The group is expected to decide later this year whether to make regulatory applications, as is a Canadian-based producer group of Imperial Oil, Shell Canada, ExxonMobil Canada and Gulf Canada on development of their Mackenzie Delta reserves with a possible Mackenzie Valley pipeline to carry 800 million cubic feet per day.

Meantime, Northwest Territories Premier Stephen Kakfwi stepped up his lobbying for a Mackenzie Valley pipeline, urging the Canadian government April 10 to express its unequivocal support for an NWT-based gas project.

Speaking at an Edmonton conference April 10, he noted that President George W. Bush said recently he would work with Canada to tap NWT gas reserves. Kakfwi said that "even the President of the United States said he wants to see a pipeline taking Canadian gas down the Mackenzie Valley. I want to hear the Prime Minister (Jean Chretien) say that."

Federal Natural Resources Minister Ralph Goodale, who attended the conference, said Ottawa will stay out of the Arctic pipeline debate, leaving the decision to the U.S. and Canadian gas producers.
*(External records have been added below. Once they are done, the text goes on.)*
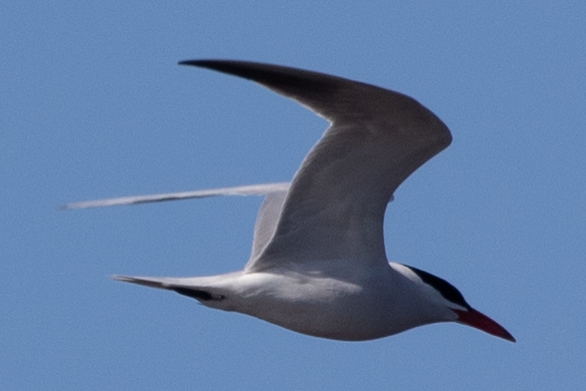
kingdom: Animalia
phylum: Chordata
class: Aves
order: Charadriiformes
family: Laridae
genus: Hydroprogne
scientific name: Hydroprogne caspia
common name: Caspian tern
Lower ANS price, production, in spring forecast

Both the Alaska North Slope crude oil price and ANS production were lower in the state's spring revenue forecast than in the fall forecast.

The Alaska Department of Revenue said April 11 that it is now projecting an average ANS crude oil price of $27.61 a barrel for fiscal year 2001, down from the December forecast of $30.17 a barrel, but still, the department noted, up about $10 from the historical average for ANS.

"The good news, though, is production is looking up for the next several years," Deputy Commissioner Larry Persily said. "This year, fiscal year '01, for the first time the average daily Alaska North Slope production will slip just below 1 million barrels a day, about 995-996,000. But we're looking for an increase," he said. "Between FY02 and '06 we expect the daily average production off the North Slope to be 1.07 million barrels a day, about 7 percent higher on average than it has been this year."

Chuck Logsdon, the state's chief petroleum economist, said the drop in crude oil prices since December is due to the success OPEC had in bringing the price down from the $30 level combined with the slowdown in the U.S. economy and some oil from the U.S. Strategic Petroleum Reserve.

"In other words," Logsdon said, "around December a whole bunch of oil started hitting the market. We dropped almost $9 a barrel in December we at one point were down to close to $22 a barrel. And OPEC got together again and decided that they would cut production effective Feb. 1 by a million and a half a day. That was enough psychologically to begin moving price back up and we have been averaging around $25 a barrel roughly pretty much since January."